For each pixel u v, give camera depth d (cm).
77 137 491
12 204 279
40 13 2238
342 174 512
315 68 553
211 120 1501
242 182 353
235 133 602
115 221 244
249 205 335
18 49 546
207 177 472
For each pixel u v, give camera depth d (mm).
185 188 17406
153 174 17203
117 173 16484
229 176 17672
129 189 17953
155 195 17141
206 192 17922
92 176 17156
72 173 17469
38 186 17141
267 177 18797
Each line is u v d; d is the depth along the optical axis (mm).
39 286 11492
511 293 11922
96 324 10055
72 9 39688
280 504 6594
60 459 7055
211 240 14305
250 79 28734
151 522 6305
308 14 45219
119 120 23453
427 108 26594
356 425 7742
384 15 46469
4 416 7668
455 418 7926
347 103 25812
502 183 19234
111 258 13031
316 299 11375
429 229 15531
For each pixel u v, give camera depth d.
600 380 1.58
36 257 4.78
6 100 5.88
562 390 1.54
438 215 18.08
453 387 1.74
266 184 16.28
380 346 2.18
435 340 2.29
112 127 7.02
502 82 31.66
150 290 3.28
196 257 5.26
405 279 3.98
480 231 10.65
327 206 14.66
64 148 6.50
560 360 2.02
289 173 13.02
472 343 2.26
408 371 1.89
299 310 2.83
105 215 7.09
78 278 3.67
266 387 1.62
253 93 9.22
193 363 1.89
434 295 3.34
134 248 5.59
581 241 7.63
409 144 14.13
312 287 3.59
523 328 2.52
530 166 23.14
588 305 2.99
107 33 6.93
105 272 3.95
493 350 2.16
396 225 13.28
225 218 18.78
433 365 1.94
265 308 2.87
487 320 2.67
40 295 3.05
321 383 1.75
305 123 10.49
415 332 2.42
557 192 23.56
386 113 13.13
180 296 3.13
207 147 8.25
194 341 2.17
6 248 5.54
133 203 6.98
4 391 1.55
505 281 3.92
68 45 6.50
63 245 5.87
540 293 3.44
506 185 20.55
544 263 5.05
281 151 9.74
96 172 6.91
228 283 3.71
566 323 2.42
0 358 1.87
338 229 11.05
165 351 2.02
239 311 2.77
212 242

━━━━━━━━━━

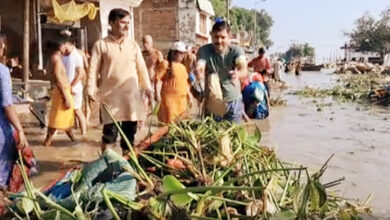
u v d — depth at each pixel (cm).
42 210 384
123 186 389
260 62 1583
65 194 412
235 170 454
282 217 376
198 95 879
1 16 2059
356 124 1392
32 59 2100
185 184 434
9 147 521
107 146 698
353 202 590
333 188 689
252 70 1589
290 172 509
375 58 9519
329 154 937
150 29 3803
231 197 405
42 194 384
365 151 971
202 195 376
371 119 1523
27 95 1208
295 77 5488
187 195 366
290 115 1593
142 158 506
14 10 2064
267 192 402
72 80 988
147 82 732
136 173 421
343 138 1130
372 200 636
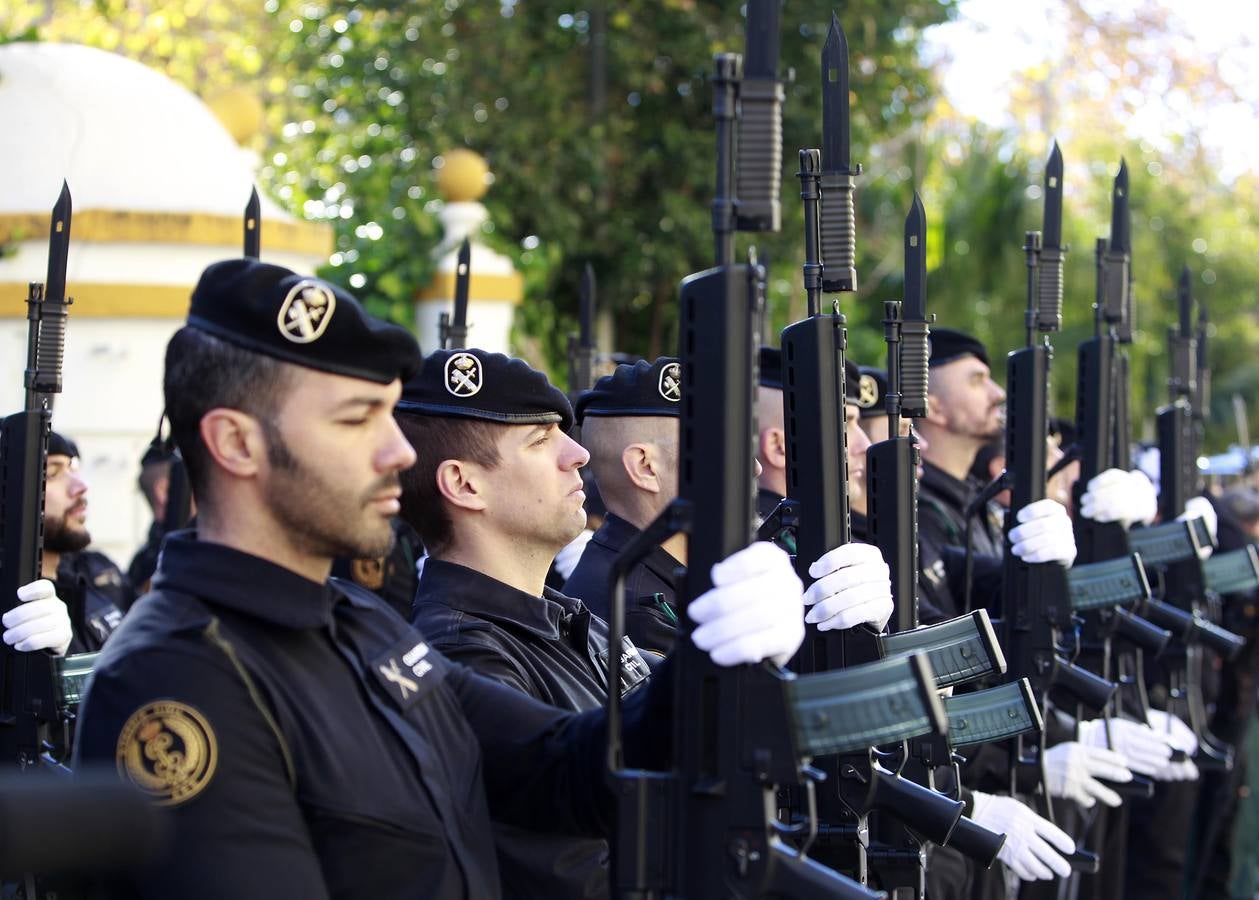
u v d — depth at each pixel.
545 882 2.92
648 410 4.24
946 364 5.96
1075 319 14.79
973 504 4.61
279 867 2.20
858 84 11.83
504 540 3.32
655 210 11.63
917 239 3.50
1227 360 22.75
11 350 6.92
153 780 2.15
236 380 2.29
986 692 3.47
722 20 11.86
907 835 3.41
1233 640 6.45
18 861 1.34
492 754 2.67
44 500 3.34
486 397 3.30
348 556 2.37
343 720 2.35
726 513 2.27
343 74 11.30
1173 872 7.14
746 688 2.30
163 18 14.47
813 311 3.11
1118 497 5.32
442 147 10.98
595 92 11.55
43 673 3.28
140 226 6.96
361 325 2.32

━━━━━━━━━━

**PROBLEM REQUIREMENTS:** Among the entries above, the line containing "For each pixel u v, give camera depth d (cm).", the line containing "566 323 2.42", and all lines between them are to be restated word for word; nothing else belongs in the reply.

**EXPECTED OUTPUT:**
For each pixel u v, give camera depth d (cm).
77 137 491
12 204 279
40 13 2238
342 174 512
315 68 553
211 120 1501
242 182 353
235 133 602
115 221 244
249 205 335
18 49 546
207 177 472
For each pixel u v, give camera depth d (mm).
185 188 17406
153 174 17203
117 173 16484
229 176 17672
129 189 17953
155 195 17141
206 192 17922
92 176 17156
72 173 17469
38 186 17141
267 177 18797
Each line is u v d; d is the depth along the optical axis (mm).
39 286 11492
511 293 11922
96 324 10055
72 9 39688
280 504 6594
60 459 7055
211 240 14305
250 79 28734
151 522 6305
308 14 45219
119 120 23453
427 108 26594
356 425 7742
384 15 46469
4 416 7668
455 418 7926
347 103 25812
502 183 19234
111 258 13031
316 299 11375
429 229 15531
For each pixel u v, give camera depth d.
600 380 1.58
36 257 4.78
6 100 5.88
562 390 1.54
438 215 18.08
453 387 1.74
266 184 16.28
380 346 2.18
435 340 2.29
112 127 7.02
502 82 31.66
150 290 3.28
196 257 5.26
405 279 3.98
480 231 10.65
327 206 14.66
64 148 6.50
560 360 2.02
289 173 13.02
472 343 2.26
408 371 1.89
299 310 2.83
105 215 7.09
78 278 3.67
266 387 1.62
253 93 9.22
193 363 1.89
434 295 3.34
134 248 5.59
581 241 7.63
409 144 14.13
312 287 3.59
523 328 2.52
530 166 23.14
588 305 2.99
107 33 6.93
105 272 3.95
493 350 2.16
396 225 13.28
225 218 18.78
433 365 1.94
265 308 2.87
487 320 2.67
40 295 3.05
321 383 1.75
305 123 10.49
415 332 2.42
557 192 23.56
386 113 13.13
180 296 3.13
207 147 8.25
194 341 2.17
6 248 5.54
133 203 6.98
4 391 1.55
505 281 3.92
68 45 6.50
63 245 5.87
540 293 3.44
506 185 20.55
544 263 5.05
281 151 9.74
96 172 6.91
228 283 3.71
566 323 2.42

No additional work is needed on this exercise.